Work to do ▸ Please reproduce the material starting with its first line and going on through the line with "family: Caprifoliaceae", changing "common name" to "vernacular name" throughout and leaving everything else unchanged. Stop at that line.
# Data start
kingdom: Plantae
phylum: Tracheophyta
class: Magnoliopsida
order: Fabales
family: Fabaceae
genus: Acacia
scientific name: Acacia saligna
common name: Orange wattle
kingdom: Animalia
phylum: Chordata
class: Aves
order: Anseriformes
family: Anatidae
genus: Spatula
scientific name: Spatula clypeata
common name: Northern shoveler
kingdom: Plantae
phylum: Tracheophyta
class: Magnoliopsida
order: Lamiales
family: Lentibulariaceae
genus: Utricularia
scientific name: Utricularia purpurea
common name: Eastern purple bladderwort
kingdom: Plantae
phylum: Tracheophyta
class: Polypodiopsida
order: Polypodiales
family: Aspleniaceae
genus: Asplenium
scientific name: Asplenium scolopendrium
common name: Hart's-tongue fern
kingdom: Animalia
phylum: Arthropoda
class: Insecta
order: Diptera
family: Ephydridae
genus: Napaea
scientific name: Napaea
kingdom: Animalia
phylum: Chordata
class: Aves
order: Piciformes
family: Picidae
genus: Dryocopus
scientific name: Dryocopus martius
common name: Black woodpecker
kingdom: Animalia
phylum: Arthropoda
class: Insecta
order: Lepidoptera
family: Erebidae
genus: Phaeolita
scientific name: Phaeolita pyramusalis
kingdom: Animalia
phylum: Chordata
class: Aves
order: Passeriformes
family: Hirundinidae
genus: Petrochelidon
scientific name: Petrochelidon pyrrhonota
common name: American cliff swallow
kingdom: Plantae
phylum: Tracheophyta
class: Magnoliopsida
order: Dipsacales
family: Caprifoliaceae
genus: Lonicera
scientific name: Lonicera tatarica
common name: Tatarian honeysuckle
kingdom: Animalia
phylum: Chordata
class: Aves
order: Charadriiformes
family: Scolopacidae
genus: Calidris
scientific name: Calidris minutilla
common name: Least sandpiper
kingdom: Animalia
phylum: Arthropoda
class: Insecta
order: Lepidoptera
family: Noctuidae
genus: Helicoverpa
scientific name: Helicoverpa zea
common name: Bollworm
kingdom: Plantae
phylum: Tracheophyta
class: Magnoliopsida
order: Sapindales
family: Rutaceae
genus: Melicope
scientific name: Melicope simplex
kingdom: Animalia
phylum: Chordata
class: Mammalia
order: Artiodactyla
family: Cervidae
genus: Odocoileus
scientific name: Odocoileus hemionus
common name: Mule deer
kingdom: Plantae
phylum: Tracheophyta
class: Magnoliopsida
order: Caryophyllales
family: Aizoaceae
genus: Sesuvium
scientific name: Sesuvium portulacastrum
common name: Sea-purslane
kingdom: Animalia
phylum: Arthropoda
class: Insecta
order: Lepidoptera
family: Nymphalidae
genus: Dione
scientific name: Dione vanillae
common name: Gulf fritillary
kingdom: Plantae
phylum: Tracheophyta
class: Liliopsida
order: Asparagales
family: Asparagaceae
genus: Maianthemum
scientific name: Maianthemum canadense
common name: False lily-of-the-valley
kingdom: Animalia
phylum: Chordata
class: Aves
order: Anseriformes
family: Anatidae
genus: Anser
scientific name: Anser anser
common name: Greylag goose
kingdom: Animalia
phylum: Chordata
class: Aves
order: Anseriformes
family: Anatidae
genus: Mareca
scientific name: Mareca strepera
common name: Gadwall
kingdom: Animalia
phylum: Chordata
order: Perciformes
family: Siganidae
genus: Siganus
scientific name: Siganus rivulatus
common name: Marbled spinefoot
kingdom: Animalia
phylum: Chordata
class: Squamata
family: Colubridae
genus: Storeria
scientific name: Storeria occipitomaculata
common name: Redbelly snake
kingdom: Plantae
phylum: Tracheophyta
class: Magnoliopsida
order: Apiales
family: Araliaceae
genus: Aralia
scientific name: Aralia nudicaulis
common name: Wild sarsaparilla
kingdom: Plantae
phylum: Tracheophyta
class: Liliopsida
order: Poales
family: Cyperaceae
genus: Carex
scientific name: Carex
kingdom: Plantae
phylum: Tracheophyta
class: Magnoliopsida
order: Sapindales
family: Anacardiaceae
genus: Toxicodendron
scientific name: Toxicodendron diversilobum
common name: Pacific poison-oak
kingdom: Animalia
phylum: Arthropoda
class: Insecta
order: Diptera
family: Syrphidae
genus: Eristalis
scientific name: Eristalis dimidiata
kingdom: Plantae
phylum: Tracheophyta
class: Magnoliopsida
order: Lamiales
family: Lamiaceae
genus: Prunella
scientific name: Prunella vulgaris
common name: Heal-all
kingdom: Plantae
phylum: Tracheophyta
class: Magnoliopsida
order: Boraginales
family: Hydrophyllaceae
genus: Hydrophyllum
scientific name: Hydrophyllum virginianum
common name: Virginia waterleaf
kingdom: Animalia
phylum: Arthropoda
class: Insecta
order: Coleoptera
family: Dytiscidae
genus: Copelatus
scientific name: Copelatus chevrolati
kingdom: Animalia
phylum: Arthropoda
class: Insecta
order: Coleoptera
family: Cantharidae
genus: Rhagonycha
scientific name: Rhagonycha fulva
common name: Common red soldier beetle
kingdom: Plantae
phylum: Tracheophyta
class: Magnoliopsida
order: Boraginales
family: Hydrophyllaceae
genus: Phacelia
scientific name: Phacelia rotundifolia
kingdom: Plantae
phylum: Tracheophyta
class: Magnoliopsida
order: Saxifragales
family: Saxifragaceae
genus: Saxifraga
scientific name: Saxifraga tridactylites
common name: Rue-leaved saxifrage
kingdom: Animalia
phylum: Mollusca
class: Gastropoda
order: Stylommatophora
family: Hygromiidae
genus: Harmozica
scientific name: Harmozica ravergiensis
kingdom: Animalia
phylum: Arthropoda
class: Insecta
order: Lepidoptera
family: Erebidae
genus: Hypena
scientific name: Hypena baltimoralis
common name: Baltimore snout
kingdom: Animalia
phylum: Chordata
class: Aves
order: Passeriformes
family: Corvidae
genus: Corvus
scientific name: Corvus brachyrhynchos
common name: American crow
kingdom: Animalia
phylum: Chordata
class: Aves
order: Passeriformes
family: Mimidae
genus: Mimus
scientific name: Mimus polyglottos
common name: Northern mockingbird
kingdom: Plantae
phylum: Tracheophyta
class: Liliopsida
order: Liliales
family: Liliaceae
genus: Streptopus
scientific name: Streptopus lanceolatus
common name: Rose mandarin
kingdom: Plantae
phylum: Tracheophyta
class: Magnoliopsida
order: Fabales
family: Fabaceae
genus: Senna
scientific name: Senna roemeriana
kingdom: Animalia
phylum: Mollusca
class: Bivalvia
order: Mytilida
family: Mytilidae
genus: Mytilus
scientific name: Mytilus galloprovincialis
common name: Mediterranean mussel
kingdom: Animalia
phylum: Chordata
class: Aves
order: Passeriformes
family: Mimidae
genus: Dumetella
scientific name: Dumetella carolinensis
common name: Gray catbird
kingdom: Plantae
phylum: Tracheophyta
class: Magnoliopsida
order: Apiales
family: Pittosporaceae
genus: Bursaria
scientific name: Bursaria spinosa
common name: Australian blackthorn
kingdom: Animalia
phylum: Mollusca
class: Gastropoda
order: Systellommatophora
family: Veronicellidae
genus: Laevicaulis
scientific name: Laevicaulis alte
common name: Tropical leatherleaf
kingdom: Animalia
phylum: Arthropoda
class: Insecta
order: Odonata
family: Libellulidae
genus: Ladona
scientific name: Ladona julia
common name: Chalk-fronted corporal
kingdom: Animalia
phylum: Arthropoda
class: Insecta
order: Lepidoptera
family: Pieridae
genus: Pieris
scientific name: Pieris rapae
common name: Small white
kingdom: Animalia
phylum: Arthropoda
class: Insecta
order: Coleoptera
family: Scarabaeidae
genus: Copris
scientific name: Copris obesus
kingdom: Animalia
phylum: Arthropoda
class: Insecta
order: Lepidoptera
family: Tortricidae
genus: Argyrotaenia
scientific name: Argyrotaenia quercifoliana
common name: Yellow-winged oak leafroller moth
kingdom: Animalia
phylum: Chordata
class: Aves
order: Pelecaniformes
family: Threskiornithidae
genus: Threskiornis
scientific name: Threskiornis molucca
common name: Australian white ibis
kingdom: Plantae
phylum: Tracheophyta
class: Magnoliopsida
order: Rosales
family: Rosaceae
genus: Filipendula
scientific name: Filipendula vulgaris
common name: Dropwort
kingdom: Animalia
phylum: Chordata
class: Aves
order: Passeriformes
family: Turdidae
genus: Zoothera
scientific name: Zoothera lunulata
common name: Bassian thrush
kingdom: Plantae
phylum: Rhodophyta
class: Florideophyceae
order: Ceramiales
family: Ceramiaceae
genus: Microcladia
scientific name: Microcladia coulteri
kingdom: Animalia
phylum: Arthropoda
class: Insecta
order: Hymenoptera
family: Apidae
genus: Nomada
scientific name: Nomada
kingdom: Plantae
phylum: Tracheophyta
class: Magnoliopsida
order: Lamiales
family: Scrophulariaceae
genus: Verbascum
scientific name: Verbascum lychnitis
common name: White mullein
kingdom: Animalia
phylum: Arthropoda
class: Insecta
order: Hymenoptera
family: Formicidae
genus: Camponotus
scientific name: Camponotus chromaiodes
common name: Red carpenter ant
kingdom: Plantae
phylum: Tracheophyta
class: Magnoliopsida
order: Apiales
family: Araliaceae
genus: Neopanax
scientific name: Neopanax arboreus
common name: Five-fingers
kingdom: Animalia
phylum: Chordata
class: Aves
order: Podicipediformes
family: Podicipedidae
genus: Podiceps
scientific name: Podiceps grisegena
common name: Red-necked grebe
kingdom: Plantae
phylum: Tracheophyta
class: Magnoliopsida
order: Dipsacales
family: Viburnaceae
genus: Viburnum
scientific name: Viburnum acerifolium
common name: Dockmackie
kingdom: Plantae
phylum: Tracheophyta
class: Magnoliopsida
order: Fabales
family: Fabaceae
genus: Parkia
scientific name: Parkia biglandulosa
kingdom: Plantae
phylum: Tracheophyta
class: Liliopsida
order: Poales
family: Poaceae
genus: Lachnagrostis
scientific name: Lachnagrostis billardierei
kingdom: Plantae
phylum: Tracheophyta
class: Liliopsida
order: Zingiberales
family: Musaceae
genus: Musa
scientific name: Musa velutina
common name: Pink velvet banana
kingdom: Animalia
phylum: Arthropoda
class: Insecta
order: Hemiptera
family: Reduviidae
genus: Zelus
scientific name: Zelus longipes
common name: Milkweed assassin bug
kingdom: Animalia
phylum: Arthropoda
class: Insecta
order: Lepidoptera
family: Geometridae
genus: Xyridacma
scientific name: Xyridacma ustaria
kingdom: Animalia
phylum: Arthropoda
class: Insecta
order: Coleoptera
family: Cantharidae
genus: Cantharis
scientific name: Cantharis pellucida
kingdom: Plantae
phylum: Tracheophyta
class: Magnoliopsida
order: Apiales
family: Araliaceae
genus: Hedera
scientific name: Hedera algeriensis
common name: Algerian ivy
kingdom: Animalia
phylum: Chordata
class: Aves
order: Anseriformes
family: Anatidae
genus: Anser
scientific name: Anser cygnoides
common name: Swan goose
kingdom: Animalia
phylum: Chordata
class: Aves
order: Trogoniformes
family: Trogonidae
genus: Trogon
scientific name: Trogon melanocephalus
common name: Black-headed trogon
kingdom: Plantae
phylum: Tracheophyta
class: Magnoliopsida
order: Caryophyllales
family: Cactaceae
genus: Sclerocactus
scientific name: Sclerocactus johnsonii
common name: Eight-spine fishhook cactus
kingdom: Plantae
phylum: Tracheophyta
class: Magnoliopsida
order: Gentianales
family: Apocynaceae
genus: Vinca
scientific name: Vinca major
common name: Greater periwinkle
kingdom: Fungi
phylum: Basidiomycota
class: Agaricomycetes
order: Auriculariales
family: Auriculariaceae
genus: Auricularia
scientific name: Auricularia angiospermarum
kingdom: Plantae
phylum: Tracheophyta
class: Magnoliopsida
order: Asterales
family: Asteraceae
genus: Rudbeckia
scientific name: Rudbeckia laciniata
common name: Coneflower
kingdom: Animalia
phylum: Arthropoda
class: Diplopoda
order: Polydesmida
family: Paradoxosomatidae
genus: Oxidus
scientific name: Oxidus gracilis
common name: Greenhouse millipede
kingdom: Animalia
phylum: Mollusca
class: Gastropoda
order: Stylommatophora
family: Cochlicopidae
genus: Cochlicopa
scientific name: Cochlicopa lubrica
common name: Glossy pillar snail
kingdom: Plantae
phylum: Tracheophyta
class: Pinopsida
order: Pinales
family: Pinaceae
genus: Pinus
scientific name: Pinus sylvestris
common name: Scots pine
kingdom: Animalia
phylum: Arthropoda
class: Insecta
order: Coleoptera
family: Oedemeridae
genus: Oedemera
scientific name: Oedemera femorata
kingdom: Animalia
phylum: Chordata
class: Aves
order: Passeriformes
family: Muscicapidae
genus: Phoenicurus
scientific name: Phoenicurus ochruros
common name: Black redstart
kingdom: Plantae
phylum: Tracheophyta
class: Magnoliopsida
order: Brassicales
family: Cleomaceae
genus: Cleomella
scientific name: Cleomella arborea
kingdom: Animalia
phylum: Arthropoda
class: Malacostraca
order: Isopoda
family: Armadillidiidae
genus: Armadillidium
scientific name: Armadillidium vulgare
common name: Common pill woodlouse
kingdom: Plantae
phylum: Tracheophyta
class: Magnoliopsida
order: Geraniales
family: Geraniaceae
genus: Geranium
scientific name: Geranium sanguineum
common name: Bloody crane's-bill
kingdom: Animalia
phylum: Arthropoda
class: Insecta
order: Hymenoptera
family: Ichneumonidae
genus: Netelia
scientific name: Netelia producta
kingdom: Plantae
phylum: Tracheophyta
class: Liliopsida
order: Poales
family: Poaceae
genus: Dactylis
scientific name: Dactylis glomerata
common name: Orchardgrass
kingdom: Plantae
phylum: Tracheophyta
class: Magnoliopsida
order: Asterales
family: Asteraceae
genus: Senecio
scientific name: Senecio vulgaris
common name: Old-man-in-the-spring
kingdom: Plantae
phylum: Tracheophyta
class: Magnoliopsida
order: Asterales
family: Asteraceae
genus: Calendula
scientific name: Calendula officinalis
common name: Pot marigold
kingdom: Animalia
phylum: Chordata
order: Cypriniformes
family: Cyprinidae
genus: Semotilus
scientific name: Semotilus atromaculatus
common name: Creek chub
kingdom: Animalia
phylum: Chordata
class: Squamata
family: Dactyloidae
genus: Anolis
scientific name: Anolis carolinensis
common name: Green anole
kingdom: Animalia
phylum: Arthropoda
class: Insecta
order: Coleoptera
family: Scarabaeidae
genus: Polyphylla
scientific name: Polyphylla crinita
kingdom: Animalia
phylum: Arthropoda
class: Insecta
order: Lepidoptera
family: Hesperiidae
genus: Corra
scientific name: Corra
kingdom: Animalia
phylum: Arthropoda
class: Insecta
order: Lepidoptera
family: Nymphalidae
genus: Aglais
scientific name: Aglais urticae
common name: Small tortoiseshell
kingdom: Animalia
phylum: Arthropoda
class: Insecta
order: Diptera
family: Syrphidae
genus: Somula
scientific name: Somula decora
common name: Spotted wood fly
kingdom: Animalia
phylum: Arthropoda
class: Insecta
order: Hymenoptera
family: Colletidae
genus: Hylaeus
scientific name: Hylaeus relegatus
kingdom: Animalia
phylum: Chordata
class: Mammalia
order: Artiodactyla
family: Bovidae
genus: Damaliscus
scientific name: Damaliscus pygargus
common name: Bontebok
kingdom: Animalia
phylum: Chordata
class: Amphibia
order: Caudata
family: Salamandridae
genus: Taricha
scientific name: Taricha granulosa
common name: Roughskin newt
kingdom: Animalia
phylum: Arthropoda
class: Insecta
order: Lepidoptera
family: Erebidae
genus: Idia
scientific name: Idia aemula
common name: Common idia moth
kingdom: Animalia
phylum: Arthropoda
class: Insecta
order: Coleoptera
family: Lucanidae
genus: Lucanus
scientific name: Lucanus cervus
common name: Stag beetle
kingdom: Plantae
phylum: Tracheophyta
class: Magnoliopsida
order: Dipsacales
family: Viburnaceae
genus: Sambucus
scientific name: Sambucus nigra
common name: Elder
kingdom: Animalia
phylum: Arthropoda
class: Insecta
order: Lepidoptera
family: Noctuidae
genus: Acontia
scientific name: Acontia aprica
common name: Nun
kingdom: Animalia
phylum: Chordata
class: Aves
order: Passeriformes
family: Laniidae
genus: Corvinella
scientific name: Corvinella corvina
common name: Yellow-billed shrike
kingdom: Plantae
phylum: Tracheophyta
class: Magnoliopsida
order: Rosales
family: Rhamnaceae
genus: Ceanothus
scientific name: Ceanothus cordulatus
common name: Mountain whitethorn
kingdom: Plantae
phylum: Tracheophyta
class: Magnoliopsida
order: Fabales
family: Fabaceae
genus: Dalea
# Data end
Correct answer ▸
kingdom: Plantae
phylum: Tracheophyta
class: Magnoliopsida
order: Fabales
family: Fabaceae
genus: Acacia
scientific name: Acacia saligna
vernacular name: Orange wattle
kingdom: Animalia
phylum: Chordata
class: Aves
order: Anseriformes
family: Anatidae
genus: Spatula
scientific name: Spatula clypeata
vernacular name: Northern shoveler
kingdom: Plantae
phylum: Tracheophyta
class: Magnoliopsida
order: Lamiales
family: Lentibulariaceae
genus: Utricularia
scientific name: Utricularia purpurea
vernacular name: Eastern purple bladderwort
kingdom: Plantae
phylum: Tracheophyta
class: Polypodiopsida
order: Polypodiales
family: Aspleniaceae
genus: Asplenium
scientific name: Asplenium scolopendrium
vernacular name: Hart's-tongue fern
kingdom: Animalia
phylum: Arthropoda
class: Insecta
order: Diptera
family: Ephydridae
genus: Napaea
scientific name: Napaea
kingdom: Animalia
phylum: Chordata
class: Aves
order: Piciformes
family: Picidae
genus: Dryocopus
scientific name: Dryocopus martius
vernacular name: Black woodpecker
kingdom: Animalia
phylum: Arthropoda
class: Insecta
order: Lepidoptera
family: Erebidae
genus: Phaeolita
scientific name: Phaeolita pyramusalis
kingdom: Animalia
phylum: Chordata
class: Aves
order: Passeriformes
family: Hirundinidae
genus: Petrochelidon
scientific name: Petrochelidon pyrrhonota
vernacular name: American cliff swallow
kingdom: Plantae
phylum: Tracheophyta
class: Magnoliopsida
order: Dipsacales
family: Caprifoliaceae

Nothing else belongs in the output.